The simple statement hit me like a physical blow. All this time, my worry, my desperation—it had been a test?
"You disappeared to see if I cared?" Anger surged through me. "What kind of sick game is that?"
"Not a game." He moved closer, still holding my wrist. "I needed to know if what was between us was real. If you would feel my absence as deeply as I would feel yours."
"So you put me through hell for an experiment?"
"For the truth." His free hand came up to my face, thumb brushing my cheek. "And now I have it."
I should have pushed him away. Should have screamed at him, thrown him out, never spoken to him again.
Instead, I found myself melting into his touch, the relief of his presence overwhelming my anger.
"You found me," he murmured, his eyes locked on mine. "You looked for me."
"Of course I did," I whispered, the admission tearing from somewhere deep inside me.

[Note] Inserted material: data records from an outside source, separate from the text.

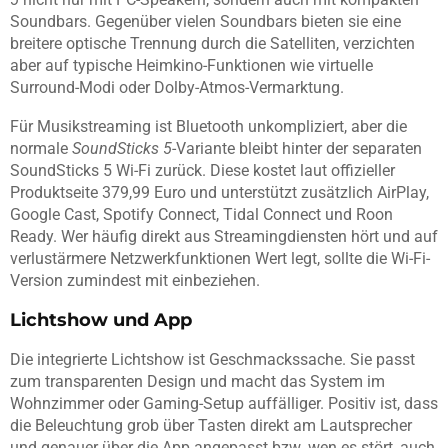
Soundbars. Gegenüber vielen Soundbars bieten sie eine
breitere optische Trennung durch die Satelliten, verzichten
aber auf typische Heimkino-Funktionen wie virtuelle
Surround-Modi oder Dolby-Atmos-Vermarktung.
Für Musikstreaming ist Bluetooth unkompliziert, aber die
normale
SoundSticks 5
-Variante bleibt hinter der separaten
SoundSticks 5 Wi-Fi zurück. Diese kostet laut offizieller
Produktseite 379,99 Euro und unterstützt zusätzlich AirPlay,
Google Cast, Spotify Connect, Tidal Connect und Roon
Ready. Wer häufig direkt aus Streamingdiensten hört und auf
verlustärmere Netzwerkfunktionen Wert legt, sollte die Wi-Fi-
Version zumindest mit einbeziehen.
Lichtshow und App
Die integrierte Lichtshow ist Geschmackssache. Sie passt
zum transparenten Design und macht das System im
Wohnzimmer oder Gaming-Setup auffälliger. Positiv ist, dass
die Beleuchtung grob über Tasten direkt am Lautsprecher
und genauer über die App angepasst bzw. wen es stört, auch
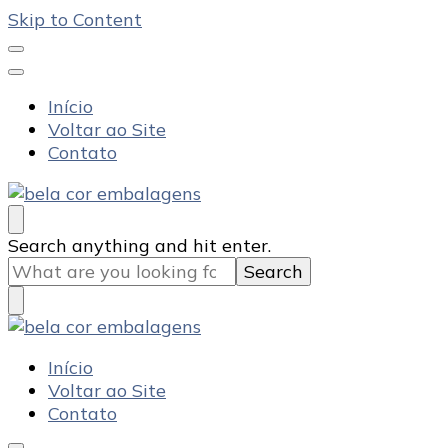
Skip to Content
Início
Voltar ao Site
Contato
Bela Cor Embalagens
Blog
Looking
Search anything and hit enter.
for
Something?
Bela Cor Embalagens
Blog
Início
Voltar ao Site
Contato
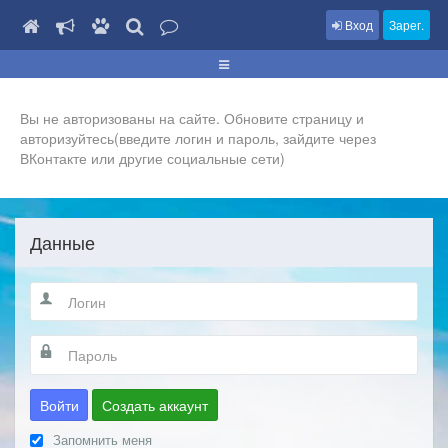
Вход
Зарег.
Вы не авторизованы на сайте. Обновите страницу и
авторизуйтесь(введите логин и пароль, зайдите через
ВКонтакте или другие социальные сети)
Данные
Войти
Создать аккаунт
Запомнить меня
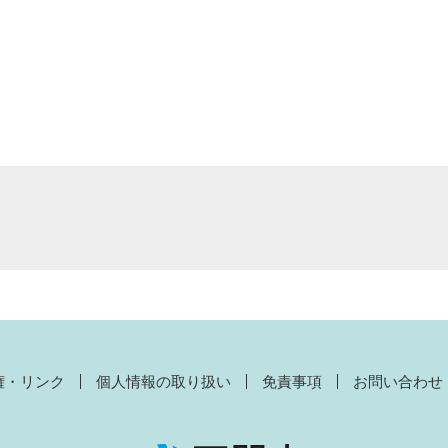
権・リンク
個人情報の取り扱い
免責事項
お問い合わせ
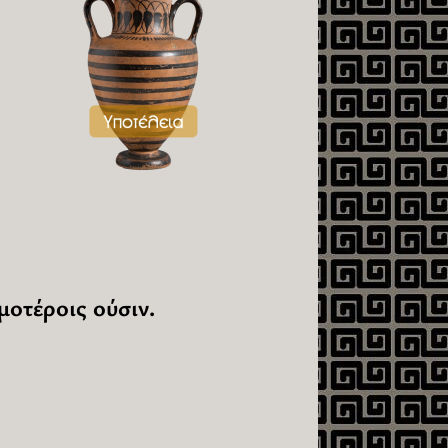
μοτέροις ούσιν.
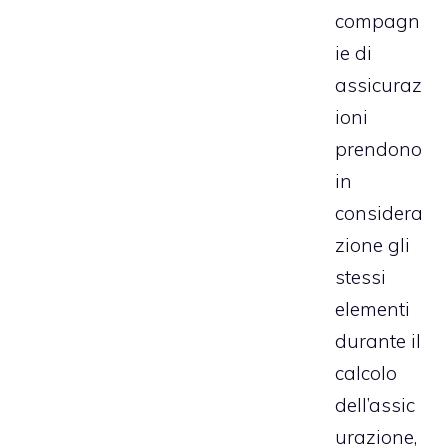
compagn
ie di
assicuraz
ioni
prendono
in
considera
zione gli
stessi
elementi
durante il
calcolo
dell’assic
urazione,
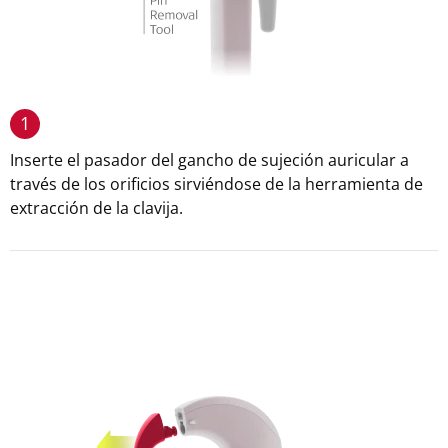
1
Inserte el pasador del gancho de sujeción auricular a
través de los orificios sirviéndose de la herramienta de
extracción de la clavija.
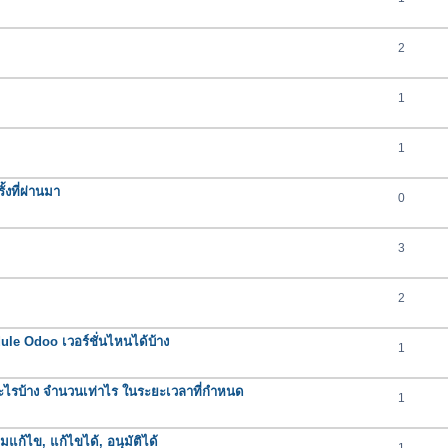
2
1
1
งที่ผ่านมา
0
3
2
e Odoo เวอร์ชั่นไหนได้บ้าง
1
ารอะไรบ้าง จำนวนเท่าไร ในระยะเวลาที่กำหนด
1
มแก้ไข, แก้ไขได้, อนุมัติได้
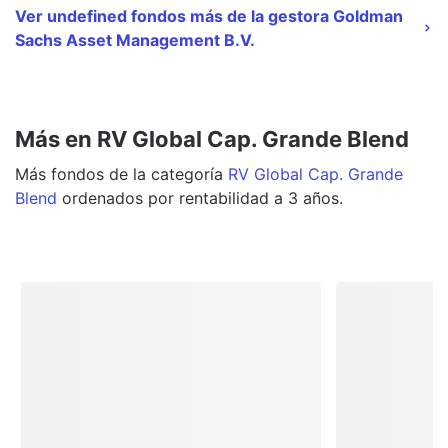
Ver undefined fondos más de la gestora Goldman
Sachs Asset Management B.V.
Más en RV Global Cap. Grande Blend
Más
fondos
de la categoría
RV Global Cap. Grande
Blend
ordenados por rentabilidad a 3 años.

His lips crashed down on mine then, hungry and demanding. I matched his intensity, my hands fisting in his shirt, pulling him closer even as part of my mind screamed that this was wrong, that he didn't deserve my forgiveness.
He backed me toward the couch, never breaking the kiss, his hands roaming my body as if to reassure himself that I was real, that I was his.
When he pulled back slightly, his breathing ragged, his eyes were darker than I'd ever seen them. "You can't live without me," he said, the words somewhere between a statement and a question.
The truth of it terrified me. This man had consumed me, had become as necessary as oxygen. In his absence, I'd shattered like the bathroom mirror.
As he pressed me down onto the couch, his weight a welcome anchor, I knew I was lost. Whatever game he was playing, whatever darkness drove him, I was irrevocably entangled in it.
In him.
And the most frightening part was that despite everything—the manipulation, the disappearance, the casual cruelty of his test—I didn't want to escape.